Au septième jour consécutif des discussions sur le projet de loi "Elan", les députés ont entamé tardivement les débats sur un article qui prévoit d'allonger de cinq à dix ans la durée pendant laquelle des logements sociaux vendus seront pris en compte dans le quota fixé par la loi SRU (solidarité et renouvellement urbains).
L'idée est de "lever les réticences" à la vente de ces logements sociaux en permettant aux communes un délai pour "reconstituer" leur stock, a plaidé la rapporteure Christelle Dubos (LREM) rappelant que seuls les logements vendus à leurs locataires seront concernés.
600.000 logements en 18 ans
Plusieurs élus LREM sont intervenus pour récuser tout "détricotage" de la loi SRU qui a permis de construire plus de 600.000 logements en 18 ans, tout en jugeant, à l'instar d'Aurore Bergé, "légitime qu'il y ait ici ou là des correctifs".
"Nous faire le procès de bouleverser la loi SRU" en passant ce délai de 5 à 10 ans, "je pense que ça n'est pas très raisonnable", a aussi affirmé le ministre de la Cohésion des territoires Jacques Mézard. "Nous tenons aux fondamentaux de la loi SRU", a-t-il assuré, insistant sur le fait que "l'ossature, l'objectif la finalité de cette loi doit être respectée". "Ne nous faites pas un procès comme quoi on voudrait détricoter la mixité sociale", a lancé le secrétaire d'Etat Julien Denormandie.
Les trois groupes de gauche sont montés au créneau pour tenter de supprimer cet article, mais leurs amendements - les seuls examinés dans la soirée - ont été rejetés par 148 voix contre 23. Dans un vibrant plaidoyer, le communiste Stéphane Peu, a accusé la loi "Elan" de toucher à "un totem". Rappelant que la loi SRU avait été "votée à l'unanimité", il a défendu "un marqueur de notre République sociale" que "jamais aucun gouvernement n'a osé toucher".
"Vous fragilisez la loi SRU", a également déploré Eric Coquerel (LFI), dénonçant une disposition qui "permet de tricher", notamment dans les villes qui ne respectent pas leurs obligations, tandis que le socialiste François Pupponi a reproché au gouvernement d'ouvrir "la boite de Pandore" en voulant toucher à ce texte, même à la marge.

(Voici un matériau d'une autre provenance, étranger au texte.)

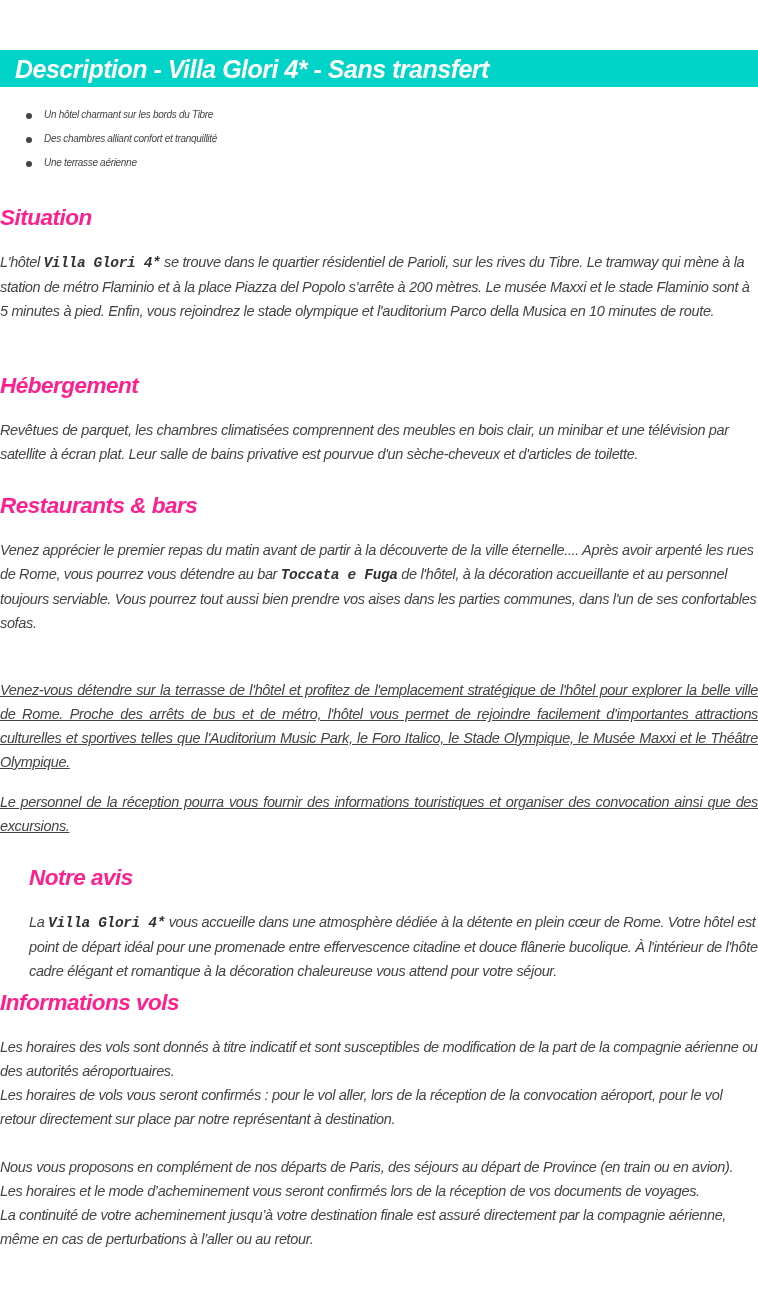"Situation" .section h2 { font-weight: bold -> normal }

Grosse fatigue chez les députés
"C'est vrai que cet article est dans votre texte quelque chose qui heurte", car "l'obligation de respecter les 25 % de la loi SRU est reportée (...) à dix ans", a aussi relevé Jean-Christophe Lagarde (UDI-Agir), cet élu de Seine-Saint-Denis jugeant que les cinq ans permettaient "de la fluidité", et craignant "dix ans de trou noir".
Plusieurs élus LR sont au contraire intervenus pour inviter gouvernement et majorité à avoir le "courage" d'aller "plus loin", prônant par exemple de revoir à la baisse les quotas imposés. "Le moment est vraiment venu de réviser la loi SRU" qui a révélé plusieurs "défauts", dont le fait d'imposer "de façon uniforme un quota" sans tenir compte des "réalités des territoires", a notamment affirmé Charles de La Verpillière.
La fatigue aidant, plusieurs moments d'agacement ont émaillé les discussions. "Quoi qu'est-ce qu'il y a ?" a notamment lancé François Pupponi à des élus qui interrompaient son intervention, tandis que le ministre s'est emporté contre Stéphane Peu qui s'exprimait pendant son propos, lui lançant notamment qu'il était "trop facile" d'affirmer "urbi et orbi que jamais personne n'avait touché la loi SRU" ce qui est "faux", glissant aussi, "nous sommes tous fatigués".